- _Entries supplied_
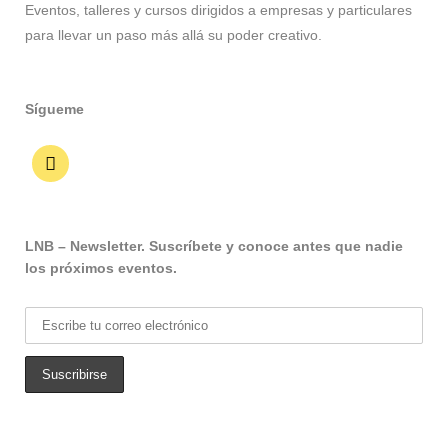
Eventos, talleres y cursos dirigidos a empresas y particulares
para llevar un paso más allá su poder creativo.
Sígueme
LNB – Newsletter. Suscríbete y conoce antes que nadie
los próximos eventos.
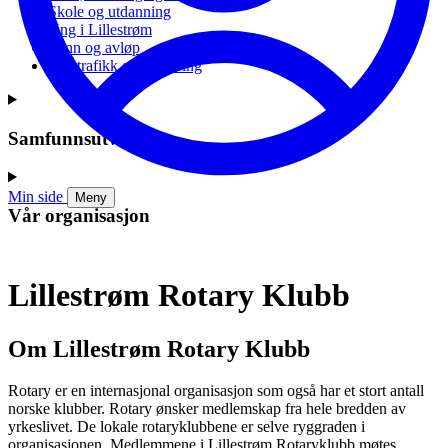
Skole og utdanning
Ung i Lillestrøm
Vann og avløp
Vei, trafikk og parkering
Samfunnsutvikling
Min side
Meny
Vår organisasjon
Lillestrøm Rotary Klubb
Om Lillestrøm Rotary Klubb
Rotary er en internasjonal organisasjon som også har et stort antall
norske klubber. Rotary ønsker medlemskap fra hele bredden av
yrkeslivet. De lokale rotaryklubbene er selve ryggraden i
organisasjonen. Medlemmene i Lillestrøm Rotaryklubb møtes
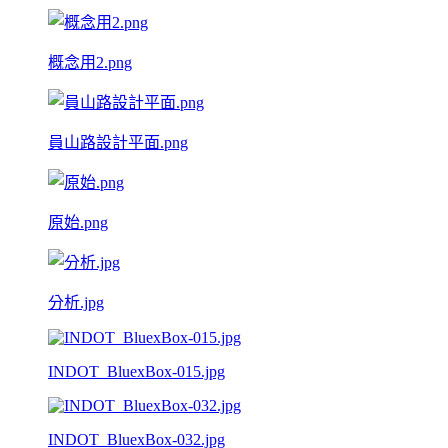
概念用2.png
員山路設計平面.png
原始.png
分析.jpg
INDOT_BluexBox-015.jpg
INDOT_BluexBox-032.jpg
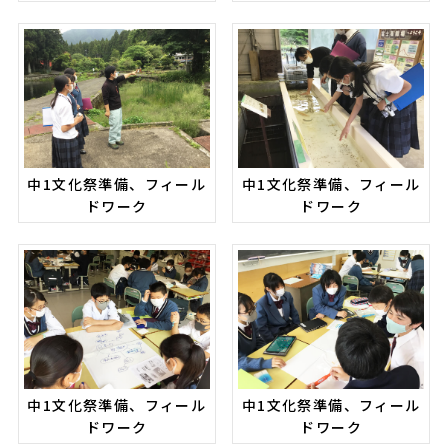
中1文化祭準備、フィール
中1文化祭準備、フィール
ドワーク
ドワーク
中1文化祭準備、フィール
中1文化祭準備、フィール
ドワーク
ドワーク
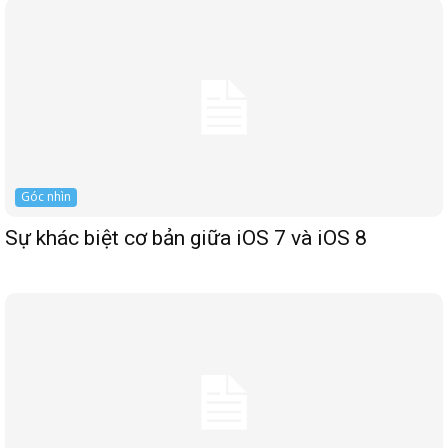
Góc nhìn
Sự khác biệt cơ bản giữa iOS 7 và iOS 8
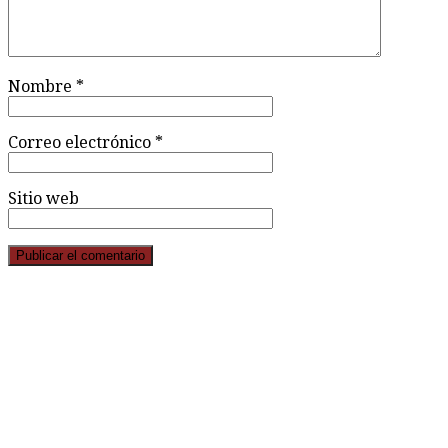
Nombre
*
Correo electrónico
*
Sitio web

- _What the exercise asks_
Pick out and copy every line in the listing that contains the word "Lillestrøm".

- _Response_
Ung i Lillestrøm
Lillestrøm Rotary Klubb
Om Lillestrøm Rotary Klubb
organisasjonen. Medlemmene i Lillestrøm Rotaryklubb møtes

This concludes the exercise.